Bug 782162

Summary: configfiles shouldn't be mandatory executable
Product: Red Hat Enterprise Linux 5 Reporter: Andreas Piesk <andreas.piesk>
Component: mkinitrdAssignee: Brian Lane <bcl>
Status: CLOSED NOTABUG QA Contact: Release Test Team <release-test-team>
Severity: low Docs Contact:
Priority: unspecified    
Version: 5.7CC: ddumas
Target Milestone: rc   
Target Release: ---   
Hardware: x86_64   
OS: Linux   
Whiteboard:
Fixed In Version: Doc Type: Bug Fix
Doc Text:
Story Points: ---
Clone Of: Environment:
Last Closed: 2012-01-19 01:13:59 UTC Type: ---
Regression: --- Mount Type: ---
Documentation: --- CRM:
Verified Versions: Category: ---
oVirt Team: --- RHEL 7.3 requirements from Atomic Host:
Cloudforms Team: --- Target Upstream Version:

Description Andreas Piesk 2012-01-16 17:18:33 UTC
Description of problem:

configfiles /etc/sysconfig/mkinitrd/* must be executable to be sourced in by /sbin/mkinitrd which is not necessary. they will be silently ignored if they are not executable.

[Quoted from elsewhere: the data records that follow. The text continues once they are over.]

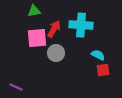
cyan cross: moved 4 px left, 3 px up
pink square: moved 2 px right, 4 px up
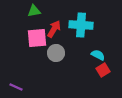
red square: rotated 24 degrees counterclockwise
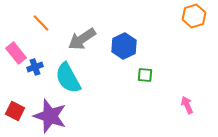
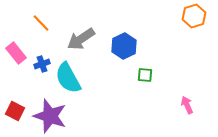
gray arrow: moved 1 px left
blue cross: moved 7 px right, 3 px up
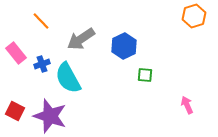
orange line: moved 2 px up
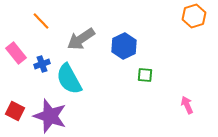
cyan semicircle: moved 1 px right, 1 px down
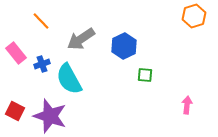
pink arrow: rotated 30 degrees clockwise
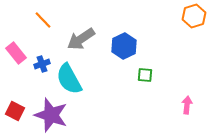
orange line: moved 2 px right, 1 px up
purple star: moved 1 px right, 1 px up
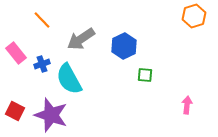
orange line: moved 1 px left
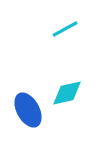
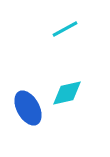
blue ellipse: moved 2 px up
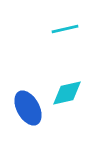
cyan line: rotated 16 degrees clockwise
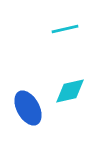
cyan diamond: moved 3 px right, 2 px up
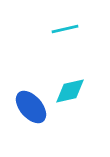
blue ellipse: moved 3 px right, 1 px up; rotated 12 degrees counterclockwise
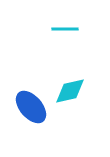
cyan line: rotated 12 degrees clockwise
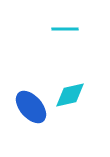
cyan diamond: moved 4 px down
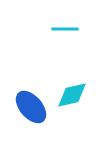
cyan diamond: moved 2 px right
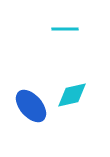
blue ellipse: moved 1 px up
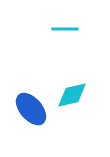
blue ellipse: moved 3 px down
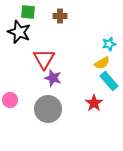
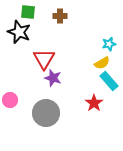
gray circle: moved 2 px left, 4 px down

Version-Release number of selected component (if applicable):

5.1.19.6-71.el5_7.1

How reproducible:

always

Steps to Reproduce:
1.disable building ramdisk with DMRAID by creating a file /etc/sysconfig/mkinitrd/dmraid with content "DMRAID=no" and permissions 644
2.create a ramdisk. mkinitrd will try to find all dmraid devices which can take a lot of time in SAN-environments.
3.
  
Actual results:

mkinitrd tries to detect dmraid devices even with DMRAID=no

Expected results:

mkinitrd ignores dmraid devices if DMRAID=no specified

Additional info:

fix is trivial, just check for readable instead of executable:

--
$ diff -Pur mkinitrd mkinitrd.mod 
--- mkinitrd	2011-11-14 23:30:37.000000000 +0100
+++ mkinitrd.mod	2012-01-16 18:09:42.000000000 +0100
@@ -57,7 +57,7 @@
 CFG_DIR=${MKINITRD_CONFIG_DIR:-/etc/sysconfig/mkinitrd}
 cfgs="$CFG_DIR/*[^~]"
 for cfg in $cfgs ; do
-    [ -x $cfg ] && . $cfg
+    [ -r $cfg ] && . $cfg
 done
 
 CONFMODS="$MODULES"
--

Comment 1 Brian Lane 2012-01-19 01:13:59 UTC
While I do agree, I don't see any reason to change this at this point. There could very well be people who use -x to disable scripts, as silly as that sounds I don't want to take the chance that it could cause problems for those who have come to expect the current behavior.